NEW ORLEANS (WGNO) – A Louisiana restaurant is facing a lawsuit after violating a federal law under the U.S. Equal Employment Opportunity Commission.
The Bourne’s House Restaurant in Franklinton, admitted to the discrimination violation after they fired and refused to rehire a female employee because she was pregnant.
On May 26, the restaurant and the EEOC resolved the pregnancy discrimination lawsuit through a consent
decree by a U.S. district court judge.
According to the lawsuit, in April 2019 a restaurant manager sent the woman a message through social media stating “I’m not gonna be able to hire you. I didn’t realize that you were expecting a baby,” and when the woman reapplied months later, the court said the business wrote “pregnant” on her application and didn’t rehire her.
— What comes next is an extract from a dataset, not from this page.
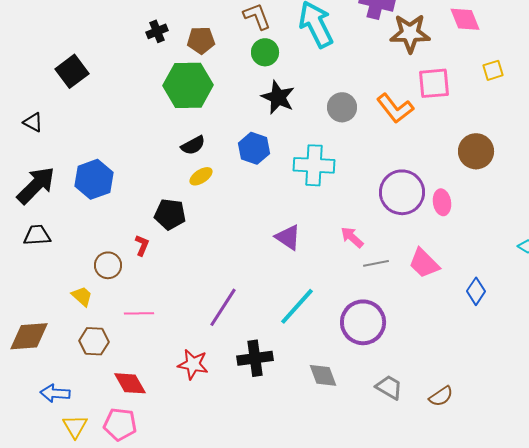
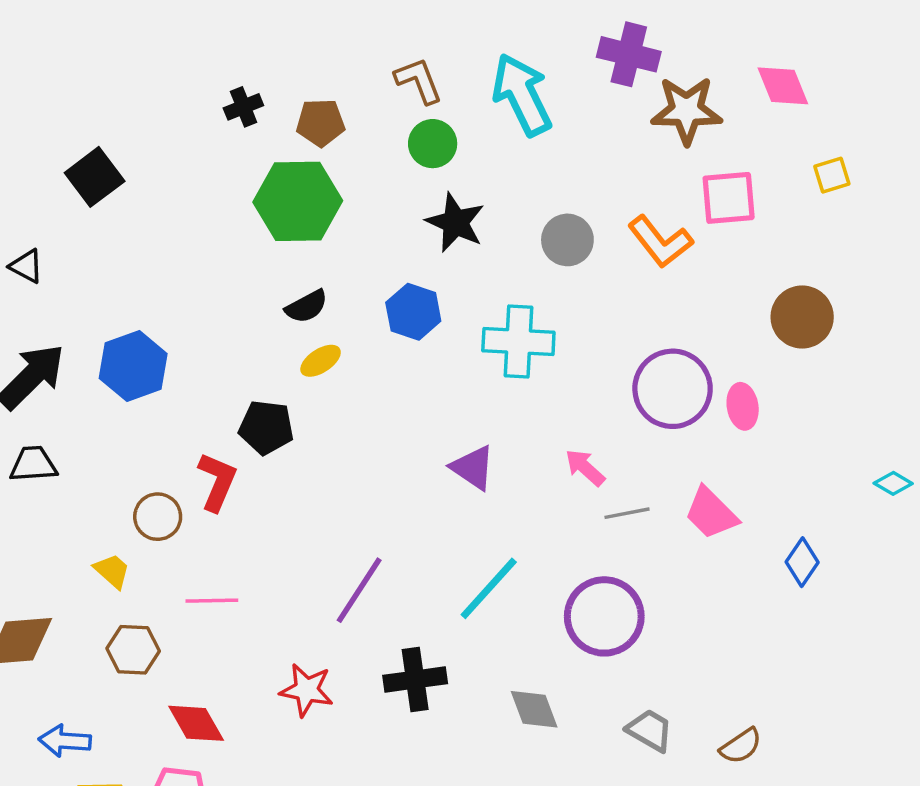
red L-shape: (142, 245) -> (217, 482), size x1.6

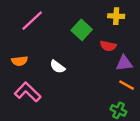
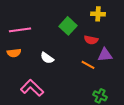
pink line: (32, 21) -> (20, 30), moved, turned 35
orange line: (126, 85) -> (88, 65), moved
pink L-shape: (28, 92) -> (32, 88), moved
The action is in violation of Title VII of the Civil Rights Act of 1964, which prohibits pregnancy-related discrimination. The lawsuit was filed after first attempting to reach a pre-litigation settlement through its voluntary conciliation process meaning that under the five-year decree, Bourne’s House, LLC will not only pay the woman $30,000 in damages, but also:
- conduct training
- revise policies
- provide regular reports to the EEOC
- post a notice that affirms its obligations under Title VII
“This is a significant outcome — the employer admitted that it violated the law to resolve the suit,” said Rudy Sustaita, regional attorney for the EEOC’s Houston District Office. “The decree provides relief for the former employee and will help ensure that no employees will be subject to discrimination because they are pregnant. The court’s decree sends a clear message that pregnant workers are entitled to the same opportunities as all other workers.”